Personal information
- Full name: Hassan Ahmed Al-Shamrani
- Date of birth: 16 November 1992 (age 33)
- Place of birth: Saudi Arabia
- Height: 1.85 m (6 ft 1 in)
- Position: Defender

Youth career
- Al-Ittihad
- Al-Wehda

Senior career*
- Years: Team / Apps / (Gls)
- 2015–2016: Al-Diriyah
- 2016–2017: Al-Qaisumah / 28 / (1)
- 2017–2018: Al-Orobah / 1 / (0)
- 2018–2019: Al-Nojoom / 32 / (1)
- 2019–2020: Al-Nahda
- 2020–2024: Damac / 39 / (0)
- 2020–2021: → Al-Tai (loan) / 34 / (3)
- 2024–2025: Al-Diriyah / 0 / (0)

= Hassan Al-Shamrani =

Saudi Arabian footballer (born 1992)

Hassan Al-Shamrani (حسن الشمراني; born 16 November 1992) is a Saudi Arabian professional footballer who plays as a defender and last played Al-Diriyah.

==Career==
Al-Shamrani began his career at the youth team of Al-Ittihad before leaving to join Al-Wehda.
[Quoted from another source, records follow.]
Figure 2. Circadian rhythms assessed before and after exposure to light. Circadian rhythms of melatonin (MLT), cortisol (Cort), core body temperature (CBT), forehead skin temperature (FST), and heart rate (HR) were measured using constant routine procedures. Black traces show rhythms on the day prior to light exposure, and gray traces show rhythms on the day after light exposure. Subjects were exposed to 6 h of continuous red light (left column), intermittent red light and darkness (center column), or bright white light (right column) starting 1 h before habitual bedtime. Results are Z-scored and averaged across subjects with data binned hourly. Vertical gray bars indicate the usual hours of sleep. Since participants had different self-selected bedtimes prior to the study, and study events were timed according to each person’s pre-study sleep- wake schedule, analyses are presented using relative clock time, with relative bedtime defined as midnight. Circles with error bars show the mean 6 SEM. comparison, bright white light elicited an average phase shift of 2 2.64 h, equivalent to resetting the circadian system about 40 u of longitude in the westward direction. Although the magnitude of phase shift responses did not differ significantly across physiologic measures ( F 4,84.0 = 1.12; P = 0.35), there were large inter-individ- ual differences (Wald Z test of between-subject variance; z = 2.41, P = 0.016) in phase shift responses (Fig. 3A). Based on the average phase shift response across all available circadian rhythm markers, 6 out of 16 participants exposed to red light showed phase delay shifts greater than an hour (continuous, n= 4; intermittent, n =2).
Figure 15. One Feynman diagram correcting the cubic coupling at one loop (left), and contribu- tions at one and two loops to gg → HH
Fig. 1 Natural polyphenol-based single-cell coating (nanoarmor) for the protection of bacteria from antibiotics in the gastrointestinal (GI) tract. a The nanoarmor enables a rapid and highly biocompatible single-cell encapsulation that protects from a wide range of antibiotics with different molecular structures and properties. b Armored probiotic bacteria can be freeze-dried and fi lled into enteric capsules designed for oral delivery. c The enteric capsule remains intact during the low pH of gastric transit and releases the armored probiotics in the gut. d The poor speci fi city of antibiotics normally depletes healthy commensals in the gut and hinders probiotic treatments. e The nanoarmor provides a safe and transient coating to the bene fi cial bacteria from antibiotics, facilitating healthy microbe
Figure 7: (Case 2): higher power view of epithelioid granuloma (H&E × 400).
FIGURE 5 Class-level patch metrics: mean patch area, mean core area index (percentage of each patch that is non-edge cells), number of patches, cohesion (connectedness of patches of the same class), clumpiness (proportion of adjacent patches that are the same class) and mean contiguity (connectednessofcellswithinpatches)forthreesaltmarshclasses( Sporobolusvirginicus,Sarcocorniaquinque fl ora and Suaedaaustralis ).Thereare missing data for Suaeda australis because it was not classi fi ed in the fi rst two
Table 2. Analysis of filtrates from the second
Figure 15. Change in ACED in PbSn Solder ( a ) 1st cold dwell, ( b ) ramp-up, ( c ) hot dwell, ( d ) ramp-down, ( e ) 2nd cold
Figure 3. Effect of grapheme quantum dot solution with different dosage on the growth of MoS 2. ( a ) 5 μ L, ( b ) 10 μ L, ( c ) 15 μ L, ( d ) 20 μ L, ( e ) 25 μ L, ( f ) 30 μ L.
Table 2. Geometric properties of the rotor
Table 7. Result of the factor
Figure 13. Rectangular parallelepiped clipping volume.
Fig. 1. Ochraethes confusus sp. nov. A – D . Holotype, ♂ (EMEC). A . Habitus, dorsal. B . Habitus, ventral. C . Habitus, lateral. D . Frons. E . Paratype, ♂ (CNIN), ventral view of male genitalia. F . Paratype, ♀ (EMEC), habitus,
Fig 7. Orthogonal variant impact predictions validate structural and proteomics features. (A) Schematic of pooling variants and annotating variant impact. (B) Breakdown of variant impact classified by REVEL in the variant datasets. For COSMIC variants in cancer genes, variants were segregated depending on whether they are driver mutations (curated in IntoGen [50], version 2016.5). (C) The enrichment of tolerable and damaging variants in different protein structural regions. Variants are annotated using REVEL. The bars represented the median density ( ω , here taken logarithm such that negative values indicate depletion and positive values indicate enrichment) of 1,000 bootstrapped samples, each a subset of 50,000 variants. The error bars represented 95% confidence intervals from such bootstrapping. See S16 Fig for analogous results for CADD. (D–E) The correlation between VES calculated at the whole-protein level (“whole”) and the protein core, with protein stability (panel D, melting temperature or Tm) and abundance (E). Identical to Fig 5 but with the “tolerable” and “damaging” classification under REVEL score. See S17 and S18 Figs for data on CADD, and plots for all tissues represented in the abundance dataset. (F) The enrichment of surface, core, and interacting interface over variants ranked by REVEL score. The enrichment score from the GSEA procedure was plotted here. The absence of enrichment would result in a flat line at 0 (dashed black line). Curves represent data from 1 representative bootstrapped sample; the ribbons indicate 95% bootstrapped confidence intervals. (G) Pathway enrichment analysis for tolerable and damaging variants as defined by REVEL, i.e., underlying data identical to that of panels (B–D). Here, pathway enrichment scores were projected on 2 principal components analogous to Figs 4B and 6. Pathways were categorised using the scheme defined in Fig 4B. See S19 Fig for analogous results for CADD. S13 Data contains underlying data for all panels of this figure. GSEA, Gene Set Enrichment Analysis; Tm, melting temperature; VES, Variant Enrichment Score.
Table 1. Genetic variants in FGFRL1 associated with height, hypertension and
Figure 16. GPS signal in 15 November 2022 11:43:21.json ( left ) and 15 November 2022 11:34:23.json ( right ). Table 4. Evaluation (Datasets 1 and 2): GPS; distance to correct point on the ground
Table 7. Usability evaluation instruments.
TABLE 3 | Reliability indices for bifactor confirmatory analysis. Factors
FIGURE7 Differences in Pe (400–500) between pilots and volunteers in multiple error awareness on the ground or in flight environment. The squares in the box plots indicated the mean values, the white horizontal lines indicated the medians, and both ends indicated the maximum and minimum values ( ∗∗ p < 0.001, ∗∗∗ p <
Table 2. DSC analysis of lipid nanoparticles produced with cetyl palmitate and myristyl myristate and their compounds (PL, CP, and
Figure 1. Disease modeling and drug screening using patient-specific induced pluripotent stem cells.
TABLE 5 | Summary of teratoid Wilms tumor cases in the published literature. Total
On 8 August 2015, Al-Shamrani joined First Division side Al-Diriyah. On 24 August 2016, Al-Shamrani joined Al-Qaisumah. In July 2017, Al-Shamrani joined Al-Orobah. On 17 August 2018, Al-Shamarani joined Al-Nojoom. On 3 July 2019, Al-Shamrani joined Al-Nahda. On 31 January 2020, Al-Shmarani joined Pro League Damac. On 28 October 2020, Al-Shamrani joined Al-Tai on loan. On 24 July 2024, Al-Shamrani joined Al-Diriyah.